Taste In The Finer Things

"The wife is a picky eater. When she is away, I either make a meal that she doesn’t like or I go to a restaurant that she doesn’t care for."

"It’s the little things. 😂"

– aizzo4

All Mine

"I cook almost all the meals. Almost being that we occasionally get take out. When I have a day off and my husband is working and my kids are at school/daycare, I go get breakfast and Waffle House. By myself. I sit there and eat a waffle, two scrambled eggs and bacon and I DONT HAVE TO F'KING SHARE! My husband despises Waffle House, but f'k I love those waffles. My parents used to have a waffle iron that made the traditional style waffles with the tiny squares until the cord shorted out. I miss them."

– missag_2490


"My wife is in recovery, six years sober, and I support her in every way possible including, obviously, no alcohol in the house. If she’s away for a few days, I’ll grill me some steak tacos and wash them down with a really good Cabernet."

– Tom__mm

"I’m a recovering addict and I think you’re a great husband."

– JLHuston

Screen Time

"Watching TV shows he'd never watch, on the big TV."

– sexrockandroll

"There isn't an ancient aliens, shows from the early 80s (chuck Norris and Jack klugman), or horror movies that he won't watch - pausing every 3 seconds in case I miss something - that WE have to watch. When he travels for work I relish the quiet. Even the weather channel is enjoyable."
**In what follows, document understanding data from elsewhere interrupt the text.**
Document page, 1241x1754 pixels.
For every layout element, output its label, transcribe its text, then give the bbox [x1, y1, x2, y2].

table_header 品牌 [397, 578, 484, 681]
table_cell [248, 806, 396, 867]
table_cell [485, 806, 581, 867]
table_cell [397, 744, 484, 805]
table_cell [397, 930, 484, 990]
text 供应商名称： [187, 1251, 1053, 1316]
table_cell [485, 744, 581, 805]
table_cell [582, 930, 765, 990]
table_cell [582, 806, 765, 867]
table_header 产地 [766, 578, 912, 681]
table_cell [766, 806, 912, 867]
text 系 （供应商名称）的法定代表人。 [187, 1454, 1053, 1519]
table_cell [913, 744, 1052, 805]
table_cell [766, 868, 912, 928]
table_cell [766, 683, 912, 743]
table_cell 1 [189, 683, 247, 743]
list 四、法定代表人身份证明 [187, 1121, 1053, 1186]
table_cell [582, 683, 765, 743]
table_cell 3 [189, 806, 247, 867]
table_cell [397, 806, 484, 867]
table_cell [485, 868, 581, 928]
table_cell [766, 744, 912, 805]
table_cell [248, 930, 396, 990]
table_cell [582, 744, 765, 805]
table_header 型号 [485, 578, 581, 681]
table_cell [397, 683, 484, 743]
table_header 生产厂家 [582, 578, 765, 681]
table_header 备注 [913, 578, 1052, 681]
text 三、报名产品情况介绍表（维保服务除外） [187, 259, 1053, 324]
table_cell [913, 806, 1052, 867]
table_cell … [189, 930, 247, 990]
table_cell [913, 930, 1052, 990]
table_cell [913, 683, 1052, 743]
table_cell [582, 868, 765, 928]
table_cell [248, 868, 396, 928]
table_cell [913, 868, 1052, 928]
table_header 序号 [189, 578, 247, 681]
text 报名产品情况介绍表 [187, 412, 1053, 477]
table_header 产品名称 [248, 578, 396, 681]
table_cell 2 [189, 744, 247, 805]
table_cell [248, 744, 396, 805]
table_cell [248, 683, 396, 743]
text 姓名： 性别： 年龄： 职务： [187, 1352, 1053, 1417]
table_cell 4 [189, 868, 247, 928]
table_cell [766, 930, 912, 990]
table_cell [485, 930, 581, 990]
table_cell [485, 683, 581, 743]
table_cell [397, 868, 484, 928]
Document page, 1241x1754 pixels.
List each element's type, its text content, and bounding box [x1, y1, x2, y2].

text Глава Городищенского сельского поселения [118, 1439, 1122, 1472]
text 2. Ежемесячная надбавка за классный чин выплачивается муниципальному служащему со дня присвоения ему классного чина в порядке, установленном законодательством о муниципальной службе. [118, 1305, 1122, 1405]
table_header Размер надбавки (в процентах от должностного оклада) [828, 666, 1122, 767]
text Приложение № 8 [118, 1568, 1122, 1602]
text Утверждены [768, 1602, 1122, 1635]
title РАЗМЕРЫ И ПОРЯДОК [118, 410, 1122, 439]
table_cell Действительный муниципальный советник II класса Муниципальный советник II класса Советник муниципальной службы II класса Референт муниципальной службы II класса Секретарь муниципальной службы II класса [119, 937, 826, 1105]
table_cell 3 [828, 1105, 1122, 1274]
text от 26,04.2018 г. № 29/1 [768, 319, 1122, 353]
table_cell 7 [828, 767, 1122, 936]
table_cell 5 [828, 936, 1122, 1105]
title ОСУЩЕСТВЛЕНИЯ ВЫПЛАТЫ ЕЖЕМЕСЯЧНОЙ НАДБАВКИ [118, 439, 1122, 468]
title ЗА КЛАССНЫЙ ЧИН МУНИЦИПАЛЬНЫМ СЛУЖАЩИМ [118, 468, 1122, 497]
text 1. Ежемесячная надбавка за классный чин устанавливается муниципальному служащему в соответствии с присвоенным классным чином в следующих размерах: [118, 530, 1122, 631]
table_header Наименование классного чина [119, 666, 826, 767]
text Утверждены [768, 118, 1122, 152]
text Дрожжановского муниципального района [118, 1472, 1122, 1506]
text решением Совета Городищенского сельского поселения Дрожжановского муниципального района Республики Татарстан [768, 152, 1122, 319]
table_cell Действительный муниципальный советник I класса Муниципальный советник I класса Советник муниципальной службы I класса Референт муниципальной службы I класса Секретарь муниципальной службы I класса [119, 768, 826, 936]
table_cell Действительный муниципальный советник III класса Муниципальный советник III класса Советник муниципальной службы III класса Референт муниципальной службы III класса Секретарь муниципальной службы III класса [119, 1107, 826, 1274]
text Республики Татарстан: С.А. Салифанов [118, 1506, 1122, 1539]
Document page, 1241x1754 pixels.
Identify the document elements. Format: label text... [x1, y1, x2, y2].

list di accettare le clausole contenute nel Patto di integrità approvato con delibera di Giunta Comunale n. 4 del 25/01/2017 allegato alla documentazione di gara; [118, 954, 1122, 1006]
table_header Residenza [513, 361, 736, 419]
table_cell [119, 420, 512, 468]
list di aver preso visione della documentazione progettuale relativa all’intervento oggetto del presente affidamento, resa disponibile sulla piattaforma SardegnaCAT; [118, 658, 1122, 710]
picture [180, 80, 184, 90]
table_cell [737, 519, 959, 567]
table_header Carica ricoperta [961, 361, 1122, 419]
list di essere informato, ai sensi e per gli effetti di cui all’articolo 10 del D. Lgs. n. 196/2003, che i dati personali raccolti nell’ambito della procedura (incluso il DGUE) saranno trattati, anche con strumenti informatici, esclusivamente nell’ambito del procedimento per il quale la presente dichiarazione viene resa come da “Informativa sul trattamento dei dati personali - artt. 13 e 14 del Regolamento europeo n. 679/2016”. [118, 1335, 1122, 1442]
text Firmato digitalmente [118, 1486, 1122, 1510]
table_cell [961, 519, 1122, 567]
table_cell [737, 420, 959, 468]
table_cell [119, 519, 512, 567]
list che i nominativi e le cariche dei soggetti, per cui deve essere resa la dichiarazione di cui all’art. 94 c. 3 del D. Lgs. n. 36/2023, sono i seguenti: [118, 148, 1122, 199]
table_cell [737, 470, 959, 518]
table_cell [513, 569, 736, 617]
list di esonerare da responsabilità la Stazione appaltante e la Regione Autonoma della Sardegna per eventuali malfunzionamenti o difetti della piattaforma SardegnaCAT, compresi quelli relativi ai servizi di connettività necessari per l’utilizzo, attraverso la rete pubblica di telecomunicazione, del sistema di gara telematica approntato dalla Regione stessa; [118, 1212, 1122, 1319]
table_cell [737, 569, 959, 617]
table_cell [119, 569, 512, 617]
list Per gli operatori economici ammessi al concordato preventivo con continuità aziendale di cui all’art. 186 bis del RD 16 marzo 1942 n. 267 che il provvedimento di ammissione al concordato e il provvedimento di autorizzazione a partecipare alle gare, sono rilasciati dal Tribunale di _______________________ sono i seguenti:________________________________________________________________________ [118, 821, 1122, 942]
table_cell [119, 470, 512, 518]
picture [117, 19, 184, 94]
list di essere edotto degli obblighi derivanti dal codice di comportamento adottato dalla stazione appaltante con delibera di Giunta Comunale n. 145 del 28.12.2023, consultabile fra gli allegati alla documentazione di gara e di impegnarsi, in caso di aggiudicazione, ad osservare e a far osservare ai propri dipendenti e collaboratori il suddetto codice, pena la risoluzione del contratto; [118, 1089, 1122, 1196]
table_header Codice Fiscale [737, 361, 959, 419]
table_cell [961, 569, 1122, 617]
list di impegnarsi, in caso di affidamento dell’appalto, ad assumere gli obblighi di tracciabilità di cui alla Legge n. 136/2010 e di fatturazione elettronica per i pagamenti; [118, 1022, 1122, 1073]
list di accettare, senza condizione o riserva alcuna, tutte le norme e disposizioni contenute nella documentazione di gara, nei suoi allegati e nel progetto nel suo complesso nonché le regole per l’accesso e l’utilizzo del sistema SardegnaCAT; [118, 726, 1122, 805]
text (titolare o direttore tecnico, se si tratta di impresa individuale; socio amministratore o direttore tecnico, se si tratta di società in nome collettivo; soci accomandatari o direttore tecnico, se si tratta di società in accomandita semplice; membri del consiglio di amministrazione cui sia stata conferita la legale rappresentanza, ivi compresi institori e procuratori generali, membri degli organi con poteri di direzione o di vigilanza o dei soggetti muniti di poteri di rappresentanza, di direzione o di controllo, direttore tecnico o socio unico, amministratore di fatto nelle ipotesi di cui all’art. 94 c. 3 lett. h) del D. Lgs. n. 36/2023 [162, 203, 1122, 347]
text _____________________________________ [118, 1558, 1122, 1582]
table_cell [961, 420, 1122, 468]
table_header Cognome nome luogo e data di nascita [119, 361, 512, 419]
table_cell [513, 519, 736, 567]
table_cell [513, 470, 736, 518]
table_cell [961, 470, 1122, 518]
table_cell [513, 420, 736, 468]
"My love for my husband has no end but he has the stupidest taste in shows yet whines if I would rather deep clean the basement than deal with any of it."

"But I can only deep clean the basement so many times..."

– Big-Mine9790

To each his/her/their own.

The Organizer

"Deep cleaning and reorganizing. I know, I'm a real party."

– Dependent_Top_4425

"You are my people. The garage door is hardly down before I'm getting busy!"

"There is not one thing better in this whole world than having some alone time in my spotless house."

– Individual-Army811

Everything But The Kitchen Sink

"Hike all day, get the sh**ty chinese takeout that she hates and I love despite knowing full well it’s objectively not good, and drink some nice beer while watching movies all night."

– holographoc

Establishing Order

"Putting things down and having them still be there when I want them."

"Having a clean house that stays that way for more than 30 seconds. I love him, but he's just a whirlwind of plates and seltzer cans some days."

– Lyeta1_1

When my husband's away, I watch all the horror films that have been stacking up in the queues of my streaming platforms.

He has a weak stomach for gore and violence, so we often avoid home invasion movies or slasher flicks and instead stick to comedy, drama, or dramedies, and documentaries.

Which is all well and good.

But when I have the place all to myself, I bust out the wine and Doritos and watch the latest Halloween or Scream movies I've been missing out on.